После только что услышанного Саша Бухин был в этом уверен, но в голосе режиссера тем не менее звучали нотки сомнения:
– Но она слишком… молода, чтобы петь эту партию.
«Э, да ты ее едва терпишь, – вдруг понял Бухин. – Почему? Такой дивный голос… Да за один голос можно было влюбиться в эту девушку! Впрочем, и в этом я не разбираюсь». Однако он тут же вспомнил разговор в канцелярии в свой первый приход в театр: «Прекрасный голос.

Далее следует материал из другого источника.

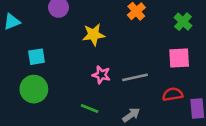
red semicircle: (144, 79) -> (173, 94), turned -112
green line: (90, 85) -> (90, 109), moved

Прекрасный! Но здесь ей не давали петь…» Кто не давал петь Анне Белько, режиссер? Жена режиссера? Любовница режиссера? Или кто-то еще?
– На сегодня все! – крикнул Савицкий. – Все свободны!
Аккомпаниатор торопливо закрыла ноты, а бравый капитан галантно подал руку певшей только что невысокой девушке.
– Аня Белько, – представил он певицу старлею.
Сашка любезно поцеловал певице кончики пальцев:
– Аня, ничего, если мы с вами еще поговорим?